What moved the needle (each verified by re-running the suite):

  1. Real GPU, not SwiftShader. --use-gl=angle --use-angle=gl-egl drives the actual AMD GPU → an authentic, self-consistent WebGL fingerprint. No vendor spoof = no lie for CreepJS's pixel-hash to catch.
  2. Headful on a server. Veil manages its own Xvfb display, so "headful" needs no desktop. Eliminates the headless render quirks + tiny-screen tell (33% → 0%).
  3. Slim, self-gating stealth. The biggest surprise: the stealth patches themselves were the "20% stealth" signal. A correctly-launched Chrome already reports webdriver === false (the right human value — forcing undefined is worse), 5 plugins, a real chrome object. So each patch now fires only when the value is genuinely anomalous; on healthy Chrome it's a no-op. Smaller surface = nothing to detect.

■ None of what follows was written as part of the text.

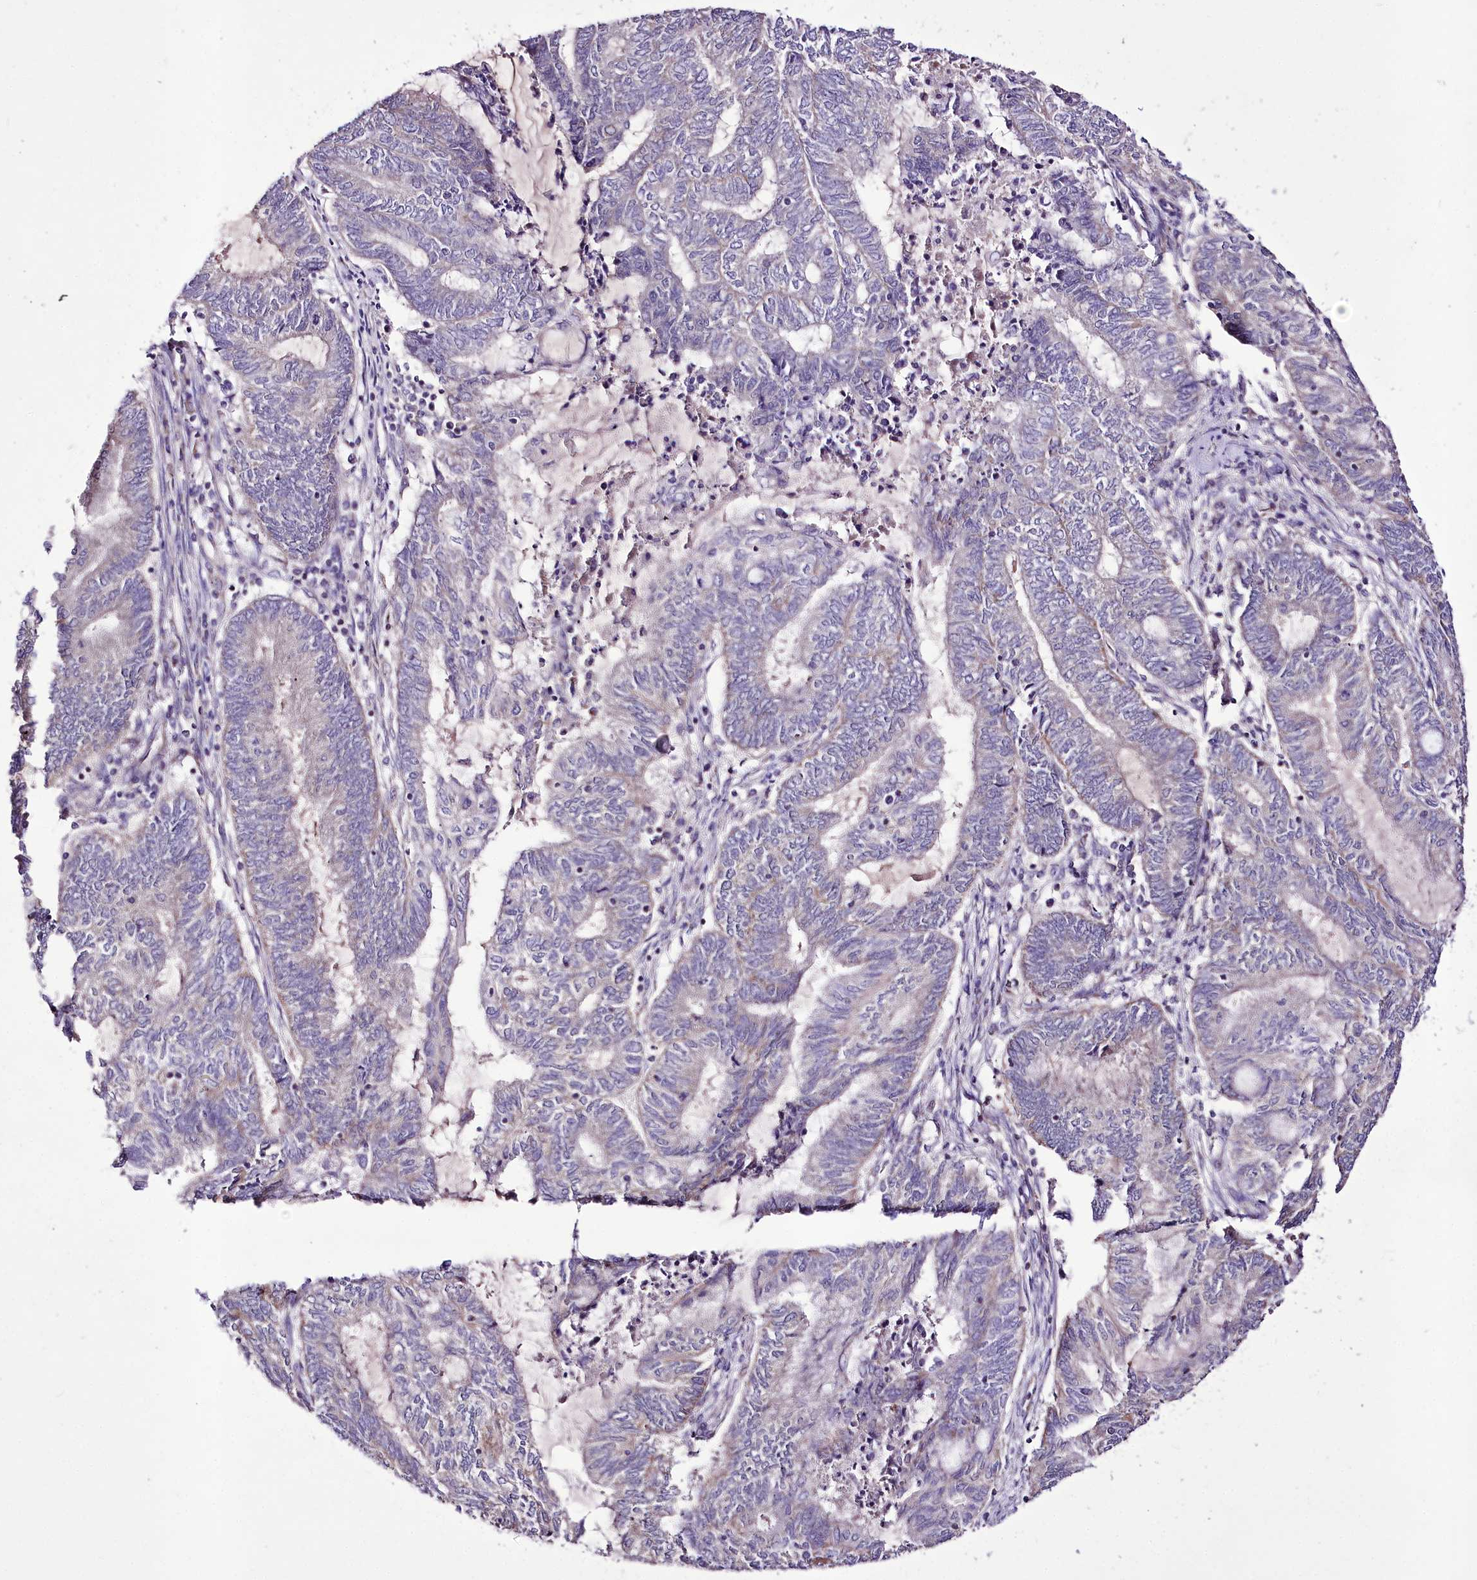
{"staining": {"intensity": "moderate", "quantity": "25%-75%", "location": "cytoplasmic/membranous"}, "tissue": "endometrial cancer", "cell_type": "Tumor cells", "image_type": "cancer", "snomed": [{"axis": "morphology", "description": "Adenocarcinoma, NOS"}, {"axis": "topography", "description": "Uterus"}, {"axis": "topography", "description": "Endometrium"}], "caption": "About 25%-75% of tumor cells in endometrial cancer (adenocarcinoma) reveal moderate cytoplasmic/membranous protein positivity as visualized by brown immunohistochemical staining.", "gene": "ATE1", "patient": {"sex": "female", "age": 70}}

Use from an AI agent (MCP)

Veil ships an MCP server (src/mcp.ts) — already wired into persoje (~/.config/persoje/mcp.json), exposing 10 tools: goto, snapshot, click, fill, type, screenshot, eval, fedcm_enable, fedcm_signin, close. Verified end-to-end through persoje's own MCP client (discover → goto → snapshot). Any MCP host works:

{ "servers": { "veil": {
  "command": "/home/armani/.bun/bin/bun",
  "args": ["run", "/home/armani/projects/veil/src/mcp.ts"],
  "env": {}                          // headful + auto-Xvfb + real GPU (0% CreepJS).
                                     // Set VEIL_HEADLESS=1 for the faster server mode.
} } }

Testing

bun run examples/selftest.ts   # end-to-end: launch, stealth, snapshot, interact
bun run examples/detect.ts     # bot-detection scorecard (bot.sannysoft.com, etc.)
bun test                       # unit tests (browser-launching ones skip under CI)

Unit tests cover:

  • PRNG (human.test.ts): xorshift32 determinism, range/int bounds, keystroke cadence, mouse timing
  • Snapshot refs (snapshot.test.ts): ref numbering (1-based, sequential, no gaps), AX-tree filtering
  • CDP framing (cdp-messages.test.ts): JSON-RPC structure, sessionId routing, command/response correlation
  • Private-network classifier (private-host.test.ts): loopback/RFC1918 vs public host detection (the block's decision)
  • Lifecycle (lifecycle.test.ts, local only): launch/close, process-group reaping, profile-lock refusal

Status

Working today (verified against Chrome 148):

  • Zero-dep CDP runtime (raw WebSocket, flat session mode)
  • Stealth launch + page-script injection (--disable-blink-features=AutomationControlled)
  • UA/client-hint scrub (no "HeadlessChrome" token)
  • WebGL backend selection (hardware GPU via ANGLE/EGL, or SwiftShader + vendor masking)
  • AX-tree snapshot → stable integer refs for agent-friendly interaction
  • Human-like input: curved Bézier mouse paths, jittered keystroke timing, real CDP input
  • PNG screenshots (vision-model ready)
  • Headful-on-server via auto-managed Xvfb — "headful" with no desktop (best fingerprint scores)
  • FedCM sign-in — drives the native "Sign in with Google" / credentials.get() account chooser over CDP (examples/fedcm.ts)
  • No localhost/LAN leak — blocks visited sites from port-scanning your private network (on by default)
  • Clean process lifecycle — detached process groups + a reaper, so Ctrl-C/crash never orphans Chrome
  • MCP server (src/mcp.ts) — stdio JSON-RPC; persoje, Claude, any MCP host drives Veil natively

Roadmap toward production:

  • Adversarial fingerprint suite — continuous scoring (CreepJS, sannysoft, Datadome demo)
  • Runtime.enable-leak hardening via isolated worlds for all eval
  • Profile + residential-proxy pools (the "Veil Cloud" layer)
  • Vision-based element grounding fallback (sparse AX-trees, canvas apps)
  • Response-body capture; session persistence & profile warm-up
  • Per-tab concurrency (many tabs, one socket — transport already supports it)

License

MIT.

About

Stealth browser for AI agents — real Chrome over raw CDP, no Playwright/Puppeteer. TypeScript + MCP-native. Passes sannysoft 57/57, bypasses Cloudflare.